Under somewhat similar circumstances, Somnath Iyer J. in S. Saroja v. B. G. Emmanual, AIR 1965 Mys 12 held that where the wife and the husband were serving in two different districts and the wife visited the husband's place for short intervals during her vacation, the husband's place where she stayed even for short intervals would be the place where they will said to have last resided together within the meaning of Section 3(3) of the Act. The learned Judge observed that where both the husband and the wifehold employments in different districts and the wife visits the husband's place or vice versa the purpose obviously is that each of the spouses should have the company of the other and the husband and wife should eat, drink, and sleep together.
It was further observed that nothing more is necessary to support the view that during that period of the visit the husband and the wife intended to reside together and the fact that the visit was for a short duration or did not have any appreciable degree of permanence cannot alter the situation. We are in respectful agreement with the view expressed by Somnath Iyer, J. in S. Saroja's case (supra). We accordingly hold that the visits made by respondent No. 1 during vacations to the petitioner at Jabalpur and their residing together during that period at Jabalpur would mean that they resided together at Jabalpur. The suit was, therefore, well within the cognizance of the District Judge, Jabalpur, who had jurisdiction to try it.

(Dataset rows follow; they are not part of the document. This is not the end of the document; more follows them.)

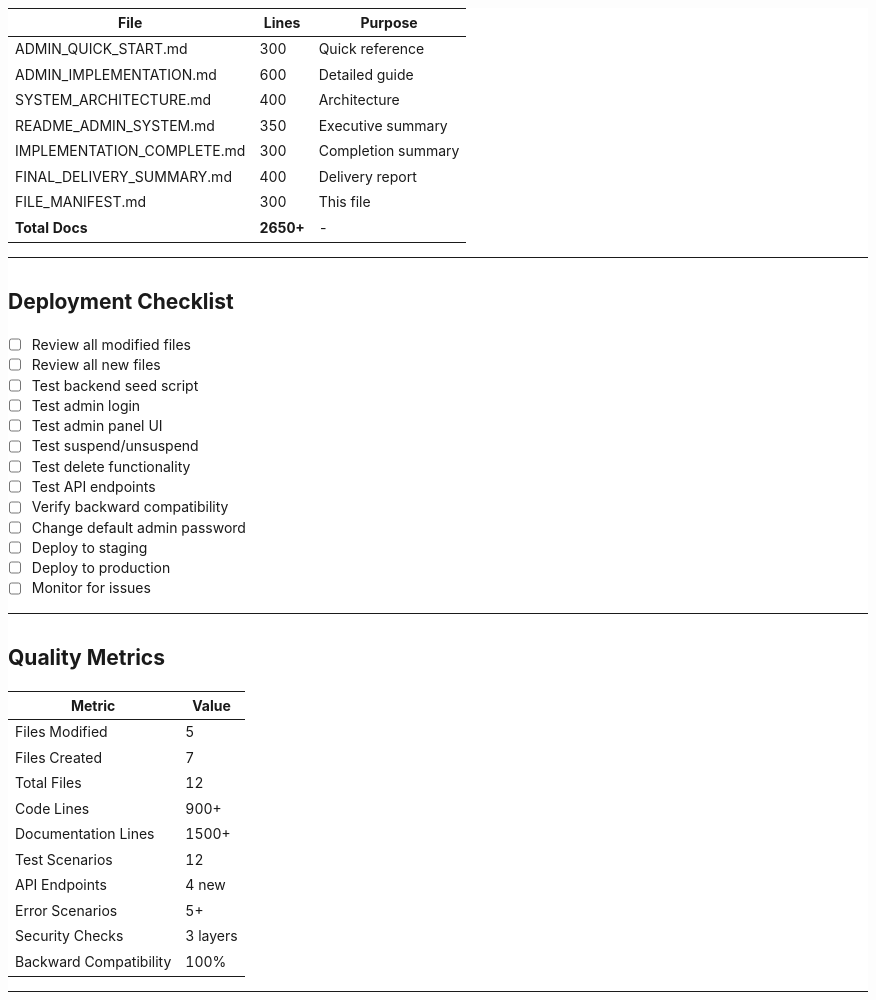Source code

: | File | Lines | Purpose |
|------|-------|---------|
| ADMIN_QUICK_START.md | 300 | Quick reference |
| ADMIN_IMPLEMENTATION.md | 600 | Detailed guide |
| SYSTEM_ARCHITECTURE.md | 400 | Architecture |
| README_ADMIN_SYSTEM.md | 350 | Executive summary |
| IMPLEMENTATION_COMPLETE.md | 300 | Completion summary |
| FINAL_DELIVERY_SUMMARY.md | 400 | Delivery report |
| FILE_MANIFEST.md | 300 | This file |
| **Total Docs** | **2650+** | - |

---

## Deployment Checklist

- [ ] Review all modified files
- [ ] Review all new files
- [ ] Test backend seed script
- [ ] Test admin login
- [ ] Test admin panel UI
- [ ] Test suspend/unsuspend
- [ ] Test delete functionality
- [ ] Test API endpoints
- [ ] Verify backward compatibility
- [ ] Change default admin password
- [ ] Deploy to staging
- [ ] Deploy to production
- [ ] Monitor for issues

---

## Quality Metrics

| Metric | Value |
|--------|-------|
| Files Modified | 5 |
| Files Created | 7 |
| Total Files | 12 |
| Code Lines | 900+ |
| Documentation Lines | 1500+ |
| Test Scenarios | 12 |
| API Endpoints | 4 new |
| Error Scenarios | 5+ |
| Security Checks | 3 layers |
| Backward Compatibility | 100% |

---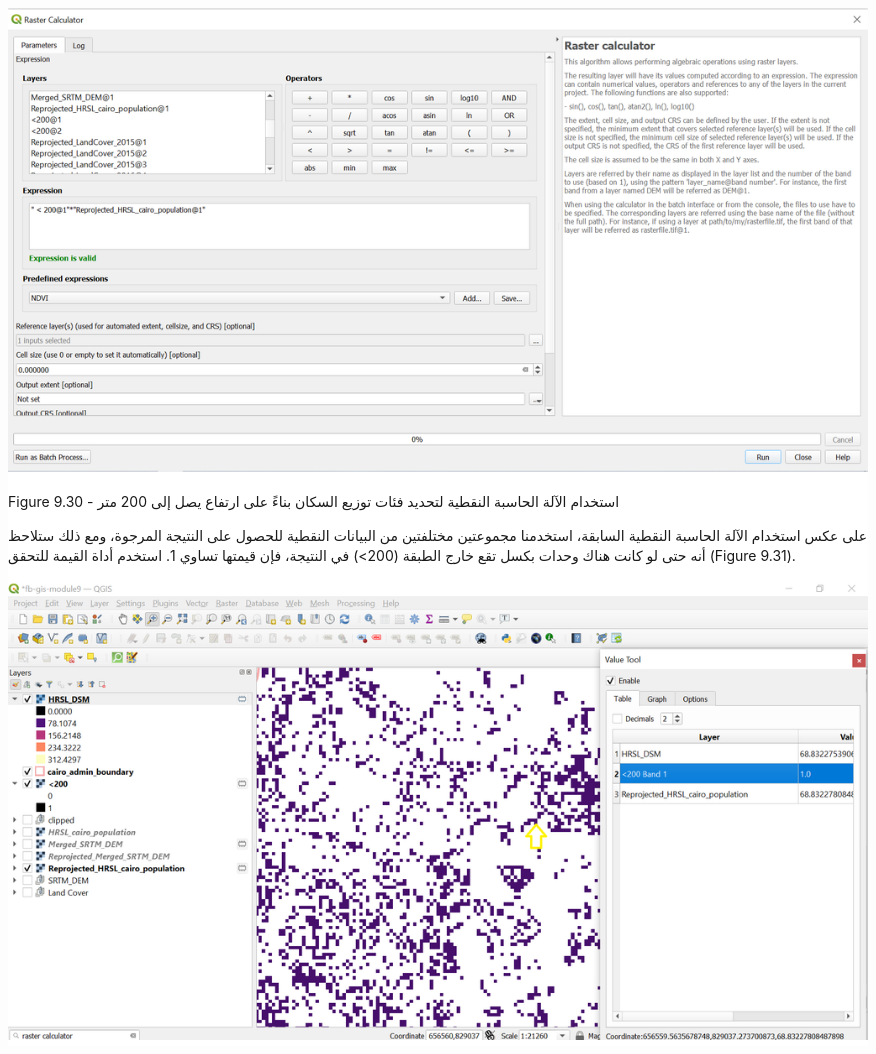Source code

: ![Using raster calculator to identify population distribution classes based on altitude of up to 200m](media/fig930.png "Using raster calculator to identify population distribution classes based on altitude of up to 200m")

Figure 9.30 - استخدام الآلة الحاسبة النقطية لتحديد فئات توزيع السكان بناءً على ارتفاع يصل إلى 200 متر

على عكس استخدام الآلة الحاسبة النقطية السابقة، استخدمنا مجموعتين مختلفتين من البيانات النقطية للحصول على النتيجة المرجوة، ومع ذلك ستلاحظ أنه حتى لو كانت هناك وحدات بكسل تقع خارج الطبقة (200>) في النتيجة، فإن قيمتها تساوي 1. استخدم أداة القيمة للتحقق (Figure 9.31).

![Using Value Tool to check results of Raster Calculator](media/fig931.png "Using Value Tool to check results of Raster Calculator")
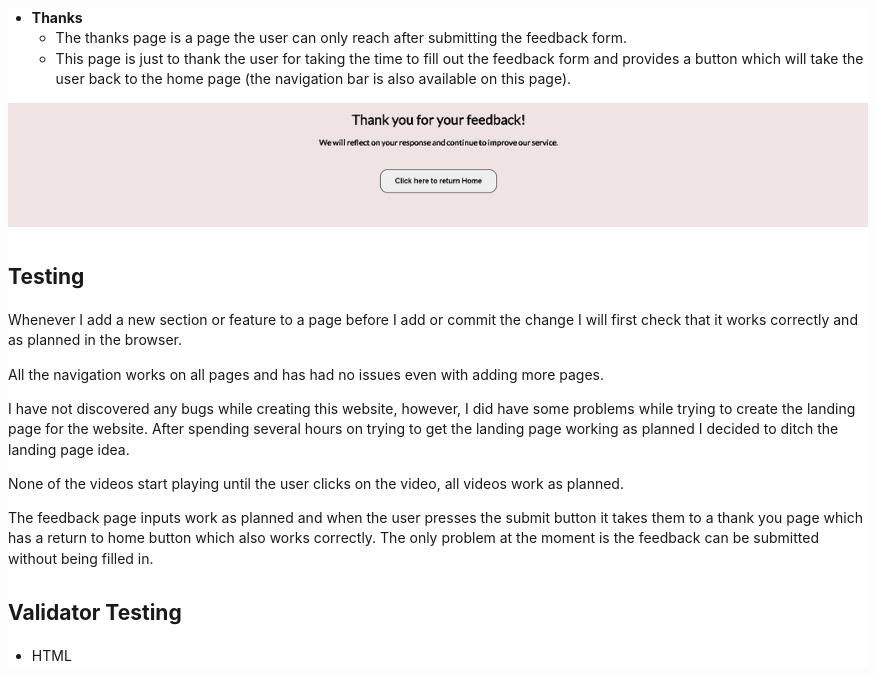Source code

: * __Thanks__
    * The thanks page is a page the user can only reach after submitting the feedback form.
    * This page is just to thank the user for taking the time to fill out the feedback form and provides a button which will take the user back to the home page (the navigation bar is also available on this page).

![Thank You Page](/documentation/readme/screenshots/thanks.png)

## Testing

Whenever I add a new section or feature to a page before I add or commit the change I will first check that it works correctly and as planned in the browser.

All the navigation works on all pages and has had no issues even with adding more pages.

I have not discovered any bugs while creating this website, however, I did have some problems while trying to create the landing page for the website. After spending several hours on trying to get the landing page working as planned I decided to ditch the landing page idea.

None of the videos start playing until the user clicks on the video, all videos work as planned.

The feedback page inputs work as planned and when the user presses the submit button it takes them to a thank you page which has a return to home button which also works correctly. The only problem at the moment is the feedback can be submitted without being filled in.

## Validator Testing

* HTML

5. Coming to the merits of the case, we find that the evidence given by the petitioner is quite cogent and convincing. The refusal of the wife (respondent No. 1) for any access to the petitioner after she had gone to Raipur showed her inclination. She was seen in the company of respondent No. 2 who even stayed at her place. She used to live there alone while the petitioner lived at Jabalpur. She had thus ample opportunity. Her conduct as deposed to by the petitioner also leads to an inference that she had committed adultery. There is also evidence. The petitioner as P.W. 1 has deposed that when he visited Raipur/Gariaband where respondent No. 1 was serving, he found respondent No. 2 visiting her. He also noticed that respondent No. 1 was inclined towards respondent No. 2. He also came to know that the two respondents were practically living as husband and wife and that is how they were known in that region. Neither of the two respondents has come forward to controvert these allegations. The evidence given by the petitioner could well have been controverted by the sworn testimony of respondent 1 and of the respondent No. 2 as was done in the case of England v. England, (1952) 2 All ER 784. That, however, was not done in the instant case. In our opinion, under these circumstances, an inference can legitimately be drawn that respondent No. 1 (wife) has since the solemnization of the marriage been guilty of adultery.
6. For the aforesaid reasons, the decree nisi of divorce passed by the District Judge in Civil Suit No. 34-A of 1980 is made absolute. Since the respondents have not appeared before this Court, we make no order as to costs.